▶ Problem: Beneath this instruction is a block of data; output from it exactly the lines that run from the one containing "- green brush" through the one containing "- shoe sole <box>58,239,165,433</box>", inclusive.

----------------------------------------

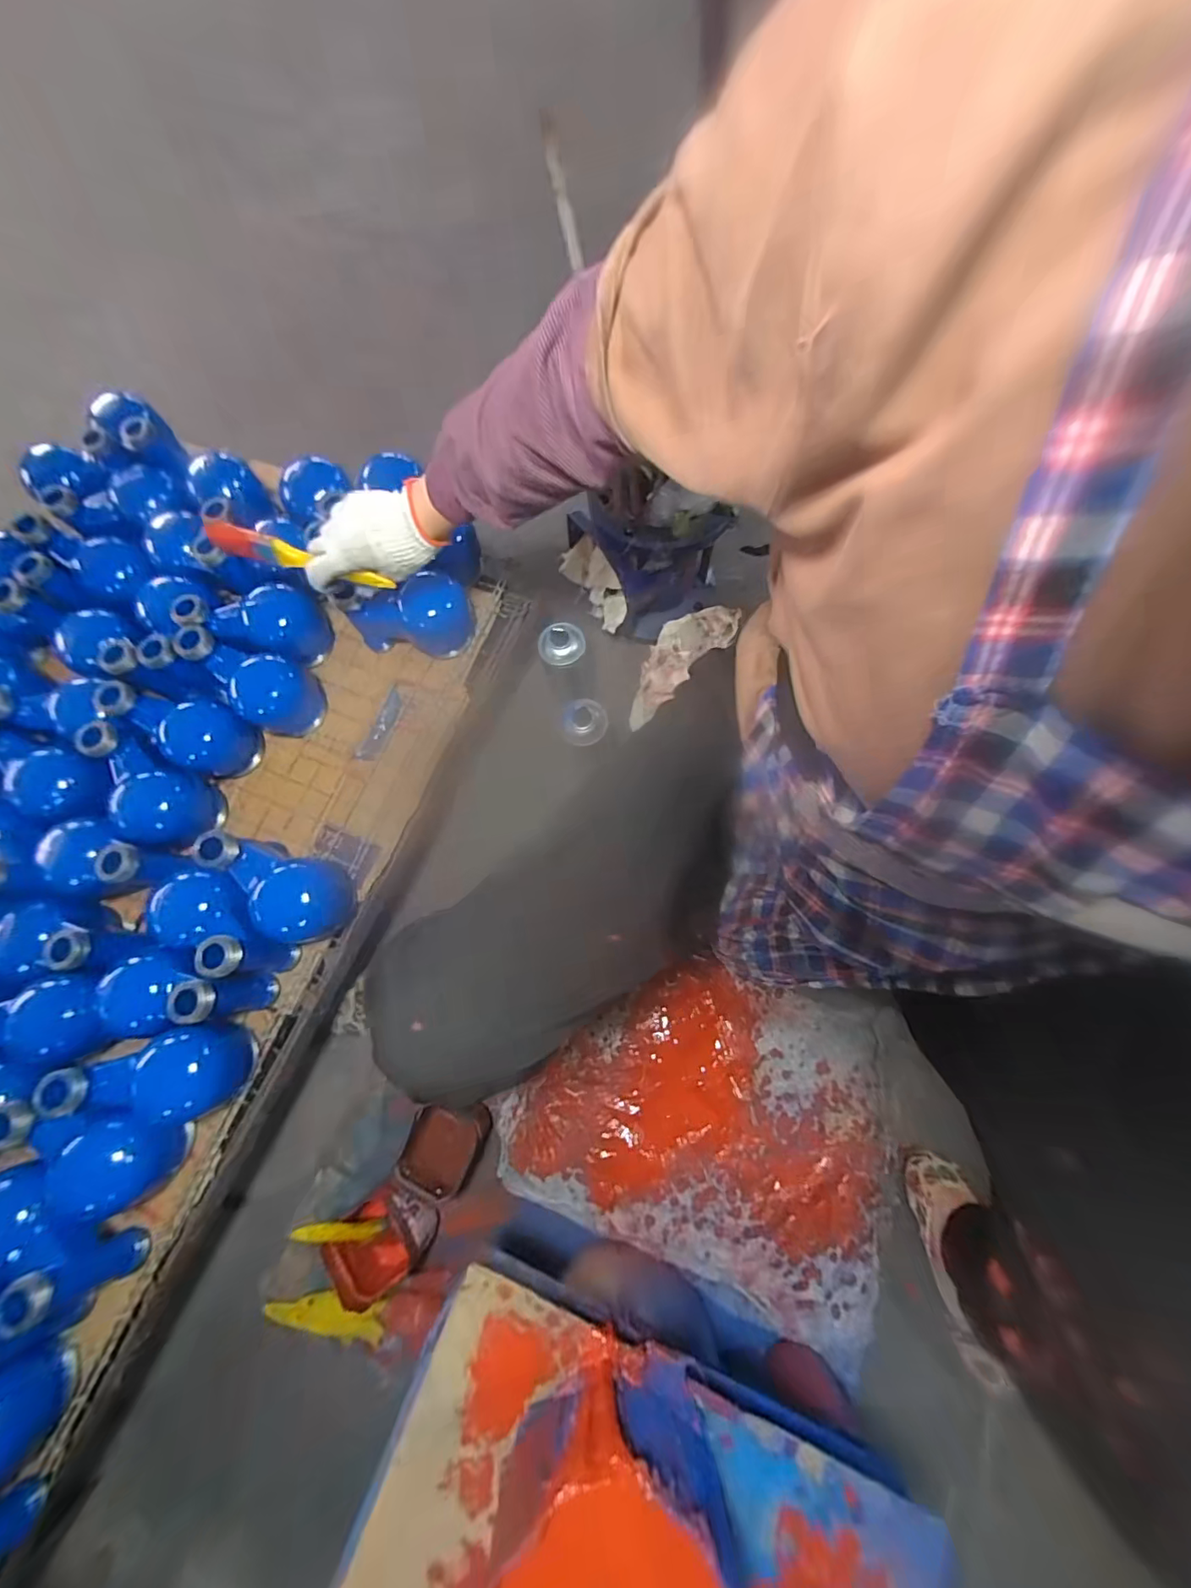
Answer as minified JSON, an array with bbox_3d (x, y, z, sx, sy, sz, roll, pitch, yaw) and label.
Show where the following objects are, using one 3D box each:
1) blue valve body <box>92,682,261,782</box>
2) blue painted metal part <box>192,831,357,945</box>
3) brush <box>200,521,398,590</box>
[{"bbox_3d":[-0.524,-0.084,0.652,0.170,0.076,0.085,26,72,-11],"label":"blue valve body"},{"bbox_3d":[-0.366,0.110,0.595,0.137,0.105,0.092,21,76,8],"label":"blue painted metal part"},{"bbox_3d":[-0.298,-0.236,0.525,0.172,0.030,0.017,14,71,-10],"label":"brush"}]

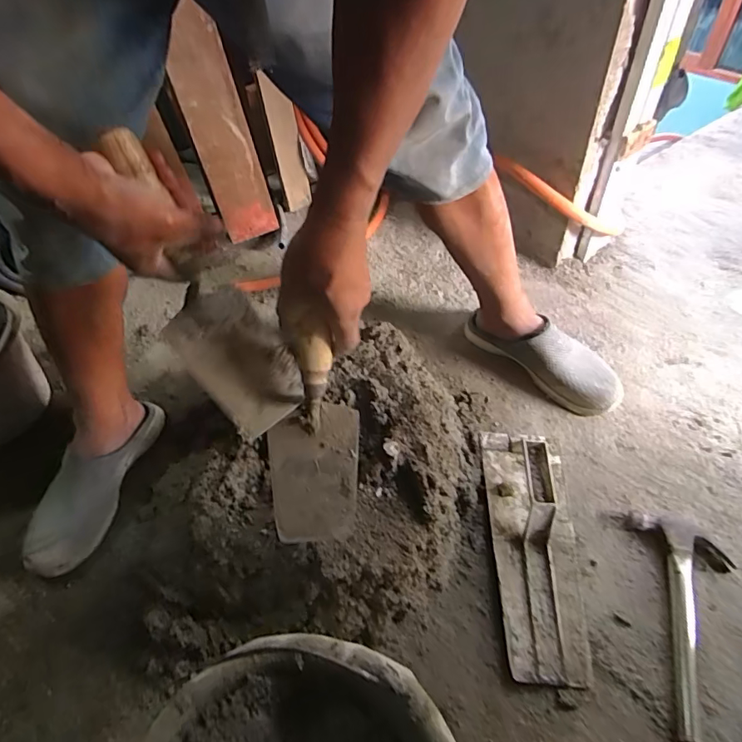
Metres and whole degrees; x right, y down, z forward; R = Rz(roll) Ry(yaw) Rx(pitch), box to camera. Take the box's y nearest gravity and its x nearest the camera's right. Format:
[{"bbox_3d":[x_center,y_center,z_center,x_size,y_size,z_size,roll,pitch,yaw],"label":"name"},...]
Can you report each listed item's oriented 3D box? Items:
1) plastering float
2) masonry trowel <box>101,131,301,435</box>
[{"bbox_3d":[0.195,0.197,0.577,0.095,0.052,0.300,-1,52,4],"label":"plastering float"},{"bbox_3d":[-0.161,-0.072,0.455,0.093,0.281,0.050,-33,19,-19],"label":"masonry trowel"}]

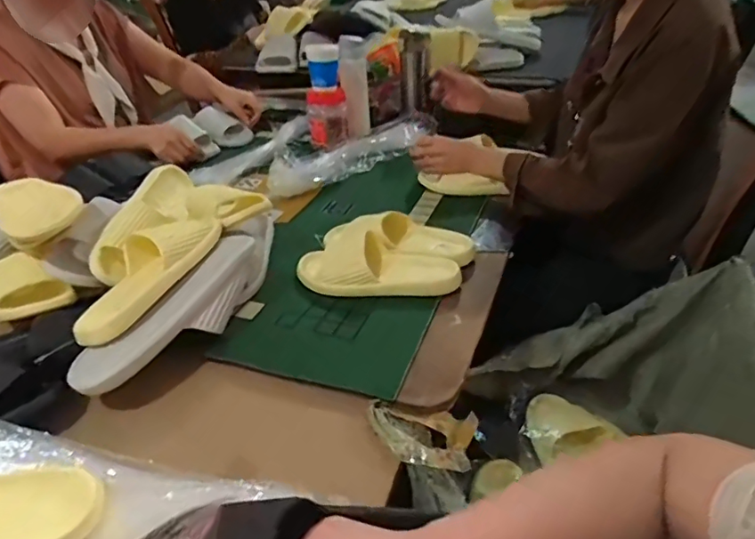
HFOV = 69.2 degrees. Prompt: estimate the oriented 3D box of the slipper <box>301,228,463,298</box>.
[{"bbox_3d":[-0.001,-0.007,0.803,0.242,0.055,0.104,3,35,9],"label":"slipper"}]

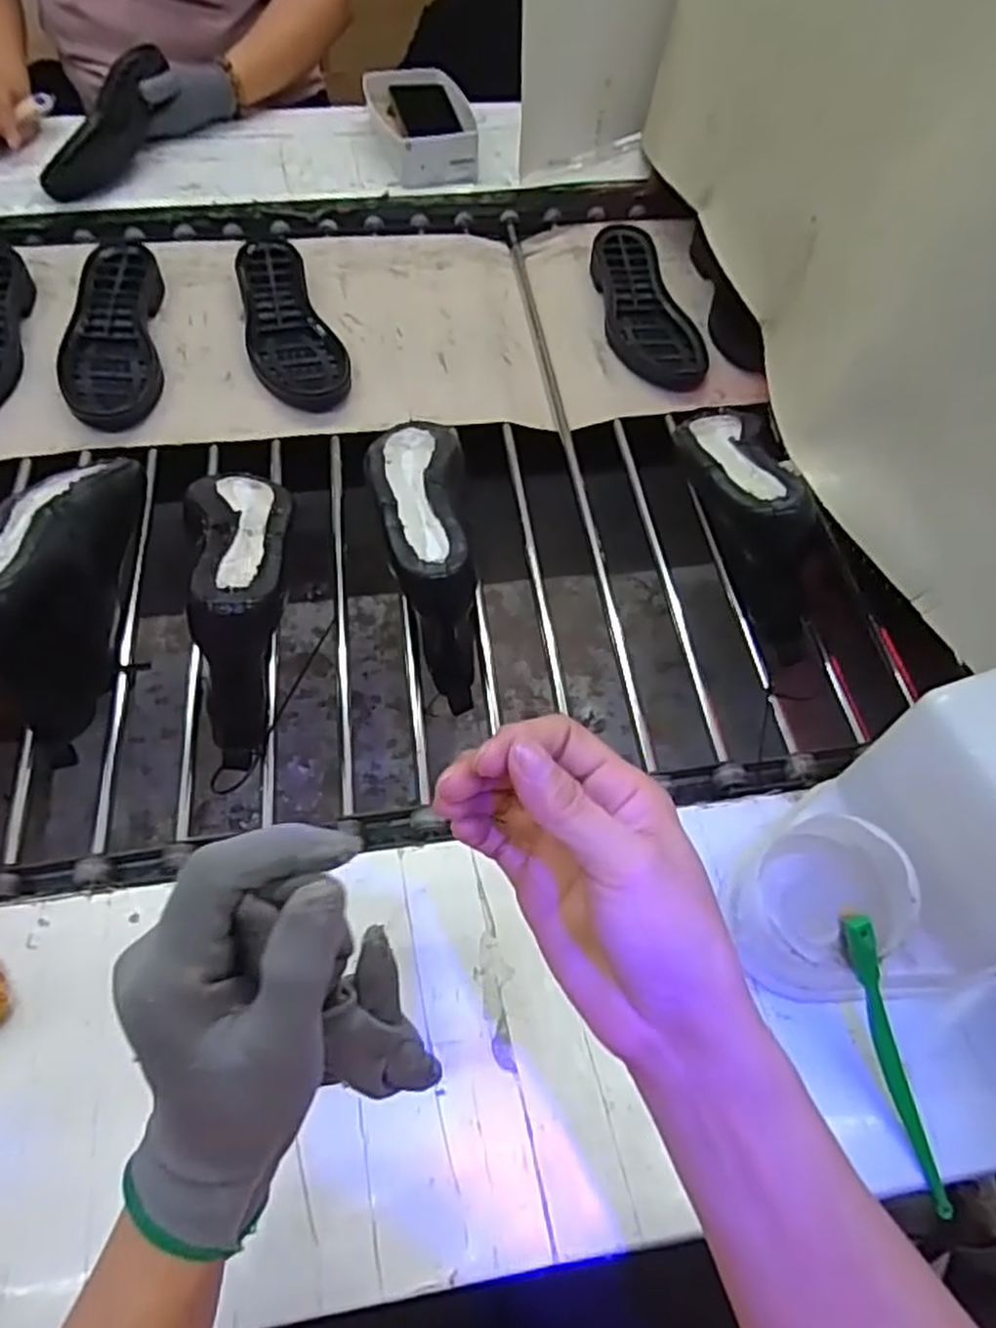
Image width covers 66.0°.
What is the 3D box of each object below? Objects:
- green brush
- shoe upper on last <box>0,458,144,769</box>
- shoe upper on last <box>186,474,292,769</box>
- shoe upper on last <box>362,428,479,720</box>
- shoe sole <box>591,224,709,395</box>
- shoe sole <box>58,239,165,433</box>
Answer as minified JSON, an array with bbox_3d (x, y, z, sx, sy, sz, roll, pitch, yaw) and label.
[{"bbox_3d":[0.217,0.219,0.421,0.010,0.020,0.168,-18,92,-14],"label":"green brush"},{"bbox_3d":[-0.348,-0.072,0.593,0.079,0.119,0.270,-3,60,-4],"label":"shoe upper on last"},{"bbox_3d":[-0.203,-0.068,0.606,0.079,0.118,0.265,-8,56,-8],"label":"shoe upper on last"},{"bbox_3d":[-0.066,-0.104,0.666,0.085,0.130,0.270,-3,59,-6],"label":"shoe upper on last"},{"bbox_3d":[0.164,-0.406,0.878,0.094,0.047,0.252,-6,59,-8],"label":"shoe sole"},{"bbox_3d":[-0.403,-0.346,0.796,0.097,0.040,0.251,-8,60,-9],"label":"shoe sole"}]

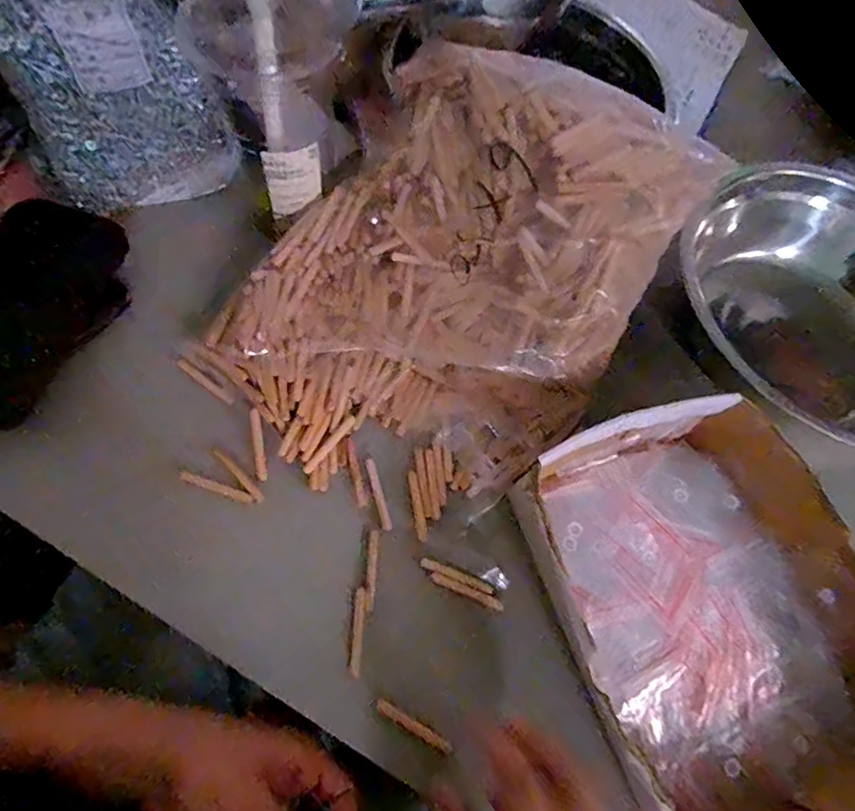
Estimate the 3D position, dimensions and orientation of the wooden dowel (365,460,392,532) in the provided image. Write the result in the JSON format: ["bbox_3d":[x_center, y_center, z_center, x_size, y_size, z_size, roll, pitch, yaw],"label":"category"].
[{"bbox_3d":[-0.033,0.060,0.361,0.006,0.004,0.049,-15,69,-9],"label":"wooden dowel"}]

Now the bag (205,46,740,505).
[{"bbox_3d":[0.025,-0.095,0.367,0.236,0.119,0.327,40,68,9],"label":"bag"}]

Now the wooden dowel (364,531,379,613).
[{"bbox_3d":[-0.036,0.104,0.341,0.007,0.004,0.049,3,67,-2],"label":"wooden dowel"}]

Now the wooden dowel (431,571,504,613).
[{"bbox_3d":[0.025,0.118,0.341,0.048,0.004,0.007,23,68,7],"label":"wooden dowel"}]

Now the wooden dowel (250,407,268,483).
[{"bbox_3d":[-0.113,0.026,0.359,0.007,0.004,0.048,-7,77,-18],"label":"wooden dowel"}]

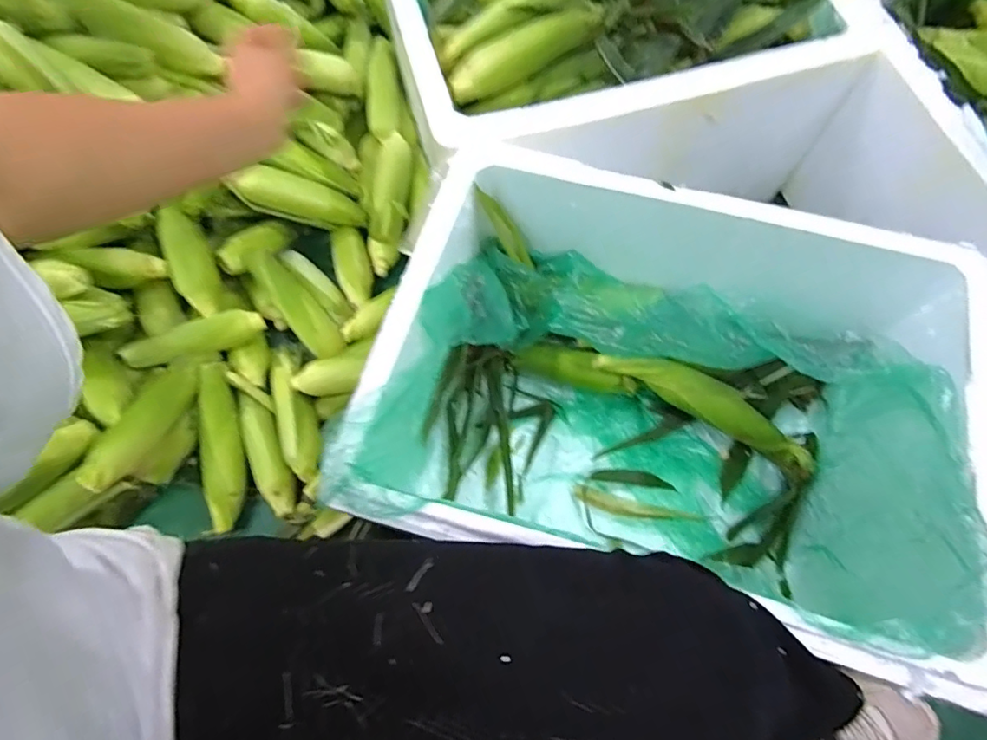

----------------------------------------

▶ Reply:
- green brush
- shoe upper on last <box>0,458,144,769</box>
- shoe upper on last <box>186,474,292,769</box>
- shoe upper on last <box>362,428,479,720</box>
- shoe sole <box>591,224,709,395</box>
- shoe sole <box>58,239,165,433</box>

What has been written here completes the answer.